Le thème E constitue ainsi le cœur du prêche, encadré par des thèmes secondaires qui y conduisent (de A à D) ou qui y prennent leur source (de D’ à A’), et se répondent les uns les autres (A’ répond à A ; B’ à B ; etc.). La construction du discours est entièrement bâtie autour du pivot rhétorique qu’est le califat. La proclamation d’indignité du nouveau calife n’est pas seulement une argutie de pure convenance, mais répond à la profession de foi en Dieu, dans le ramadan et le djihâd. Baghdâdî prend le califat comme un fardeau, malgré son indignité, car plus personne ne respecte l’islam. Il restaure le califat comme les ‘Abbâsides le firent en 750 contre la dynastie pervertie des Umayyades. Que sa désignation ne soit pas démocratique n’a aucune importance dans un tel contexte à la fois historique, mémoriel et spirituel. Si la comparaison n’était pas dérangeante, un telle prétention à incarner seul la restauration du pouvoir légitime pourrait être comparable à l’Appel du 18 Juin.

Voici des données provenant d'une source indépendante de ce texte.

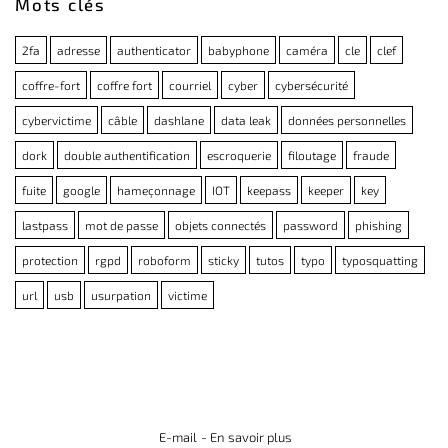
Mots clés
2fa
adresse
authenticator
babyphone
caméra
cle
clef
coffre-fort
coffre fort
courriel
cyber
cybersécurité
cybervictime
câble
dashlane
data leak
données personnelles
dork
double authentification
escroquerie
filoutage
fraude
fuite
google
hameçonnage
IOT
keepass
keeper
key
lastpass
mot de passe
objets connectés
password
phishing
protection
rgpd
roboform
sticky
tutos
typo
typosquatting
url
usb
usurpation
victime
E-mail
- En savoir plus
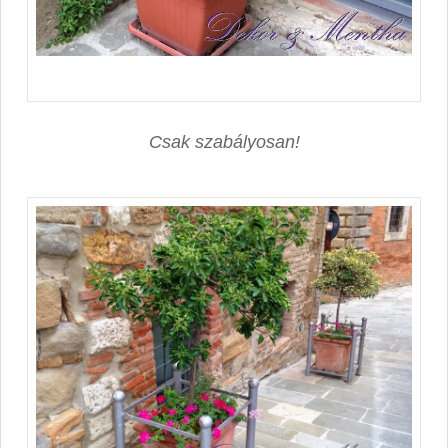
Csak szabályosan!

Pour dépasser l’effet de sidération provoqué par l’ultra-violence de Daech, ce type de travail d’analyse paraît un outil efficace, authentiquement occidental, car profondément rationnel et critique. Plutôt que de s’abandonner à des « contre-narratifs » douteux et insipides, l’esprit cartésien reste la meilleure arme intellectuelle et rhétorique…
[1] « Obama, votre politique d’intervention en Irak visait la préservation des vies américaines et de leurs intérêts : pourquoi suis-je en train de payer de ma vie le prix de votre interférence ? » demande Sotloff face à la caméra, Site Monitoring Service Enterprise, 2 septembre 2014.
[2] Paroles armées. Comprendre et combattre la propagande terroriste, Paris, Le mieux Éditeur, 2015.
[3] Nous utilisons la traduction de Régis Blachère.
[4] M. Cuypers, La composition du Coran, Pendé, Gabalda et Compagnie Éditeurs, 2012 (Rhétorique sémitique).
[5] A. Neuwirth, Studien zur Komposition der mekkanischen Suren, Berlin, 1981 ; M. Cuypers et G. Gobillot, Le Coran, Paris, 2007 (Idées reçues), p. 47-51.